There is a good panorama of the
southern tops of the Carneddau from the vicinity of Gwern Gof Isaf. I had
plenty of time to savour this over three days, just by stepping out of the
farm's bunkhouse door. But they are laid back somewhat from here, and for
more dramatic views you need to get closer up. The view from Ogwen Cottage
of the first on the circuit, Pen yr Ole Wen (pictured left), is
especially dramatic, its shattered southern face looking daunting, as
indeed it is; primarily scramblers' territory, there is a walkers' route
but erosion is taking its toll. I chose the south-east ridge from above
Ffynnon Loer, an enjoyable climb after an indistinct start above the wall
at 667617, with a good little scramble (pictured right) just above
a patch
of quartzite visible from some distance away.
It's a characteristic of the Carneddau
that once on top there is little up-and-down. Indeed in the mist I went a
few yards past the top of Carnedd Dafydd before
realising it was there. The cloud lifted thereafter and to pick up Yr Elen
I contoured below Carnedd Llewellyn's peak on its western flanks, coming
out just above the col between Llewellyn and Elen. I found no contouring
track but no difficulty either. Yr Elen (pictured)

◆ **What is asked**:
A. According to the hill-walking text, which route did the writer take up Pen yr Ole Wen?
B. Begin at the start of the listing and stop after the line that contains "ଚାର୍ବାକ୍‌ଙ୍କ". Rewrite those lines with "Transcribe" switched to "Write out" and everything else unchanged.
The hill-walking text and the listing that comes after it are unrelated material.

◆ **Data provided**:
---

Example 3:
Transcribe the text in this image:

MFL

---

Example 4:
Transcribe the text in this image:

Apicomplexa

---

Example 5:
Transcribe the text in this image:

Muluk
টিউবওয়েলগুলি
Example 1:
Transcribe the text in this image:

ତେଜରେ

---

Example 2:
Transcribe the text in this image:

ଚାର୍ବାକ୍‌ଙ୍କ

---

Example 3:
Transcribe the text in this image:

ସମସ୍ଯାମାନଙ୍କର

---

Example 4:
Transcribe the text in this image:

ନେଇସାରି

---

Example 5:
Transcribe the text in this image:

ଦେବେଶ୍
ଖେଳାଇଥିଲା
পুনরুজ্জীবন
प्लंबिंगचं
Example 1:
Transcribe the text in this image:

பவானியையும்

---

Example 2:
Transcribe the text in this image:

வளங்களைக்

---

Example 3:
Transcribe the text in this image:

◆ **Results of the exercise**:
A. The south-east ridge from above Ffynnon Loer.

B.
---

Example 3:
Write out the text in this image:

MFL

---

Example 4:
Write out the text in this image:

Apicomplexa

---

Example 5:
Write out the text in this image:

Muluk
টিউবওয়েলগুলি
Example 1:
Write out the text in this image:

ତେଜରେ

---

Example 2:
Write out the text in this image:

ଚାର୍ବାକ୍‌ଙ୍କ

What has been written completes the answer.